Despite the orders, desertion from the British fleet was high, and the force was reduced to about 850 when it sailed for Port-Royal in late August. March resigned the expedition command and was replaced by Wainwright. Subercase was forewarned of the second attempt, and had erected additional defenses to impede the attackers' approaches. He was also reinforced by the fortuitous arrival of the Intrepide, a French frigate under the command of Pierre Morpain. His crew was added to the defences, and captured prize ships he brought with him provided needed provisions for the fort.

==Second siege==

The British fleet arrived near Port-Royal on August 21, and Wainwright landed his troops about 2 mi below (south of) the fort the next day and marched them to a position about 1 mi north of the fort. This area, where March had previously camped, was one of the areas near which Subercase had thrown up additional defensive earthworks. On August 23 Wainwright sent a detachment of 300 to clear a path for the heavy cannon; this attempt was repulsed by forces sent out by Subercase to harass them. Using guerrilla-style tactics and fire from the fort's cannons, they forced the New Englanders to retreat to their camp.

This defeat apparently had a significant effect on the invaders' morale; Wainwright wrote that his camp was "surrounded with enemies and judging it unsafe to proceed on any service without a company of at least one hundred men." In what was probably the most serious clash, a foraging party cutting brush was ambushed by a French and Indian force, and nine of its members were killed. The situation got so bad in the British camp that on the 27th they withdrew to another camp protected by their ships' guns. The camp was not properly fortified, and soldiers there were constantly subjected to sniping and other attacks from French forces and their Indian allies.
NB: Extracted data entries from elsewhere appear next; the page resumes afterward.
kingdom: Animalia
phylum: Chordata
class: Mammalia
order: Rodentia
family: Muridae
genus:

When Wainwright made a second landing at another point on August 31, Subercase himself led 120 soldiers out of the fort. About 70 men engaged the New Englanders in hand-to-hand combat, which was fought with axes and musket butts. Saint-Castin and almost 20 of his men were wounded while five others were killed. The next day, September 1, the British reembarked on their ships, and sailed back to Boston. The French in their reports claimed to have killed as many as 200 men, but British sources claim only about 16 killed and 16 wounded in the siege.

==Aftermath==

The expedition's return to Boston was also met with jeers. Dudley's commissioners were sarcastically called "the three Port Royal worthies" and "the three champions". Dudley's reports of the affair minimized its failings, pointing out that many plantations around Port-Royal had been destroyed during the two sieges. Dudley also refused to make inquiries into the expedition's failure, fearing the blame would be placed on him. Subercase, concerned that the British might return the following year, worked to strengthen the fortifications at Port-Royal. He also built a small warship to assist in the colony's defenses, and convinced Morpain to raid New England shipping. The privateer was so successful that by the end of 1708 Port-Royal was overcrowded with prisoners from the captured prizes.

None of this helped save Port-Royal from the next attack, since France failed to send any significant support, while the British mobilized larger and better-organized forces. Vetch, with support from Dudley, Boston merchants, and the New England fishing community, successfully lobbied Queen Anne for military support for an expedition to conquer all of New France in 1709. This prompted the colonists to mobilize in the expectation that troops would arrive from England; their efforts were aborted when the promised military support failed to materialize. Vetch and Francis Nicholson returned to England in its aftermath, and again secured promises of military support for an attempt on Port-Royal in 1710. In the summer of 1710, a fleet arrived in Boston carrying 400 marines. Augmented by colonial regiments, this force captured Port-Royal after a third siege in 1710.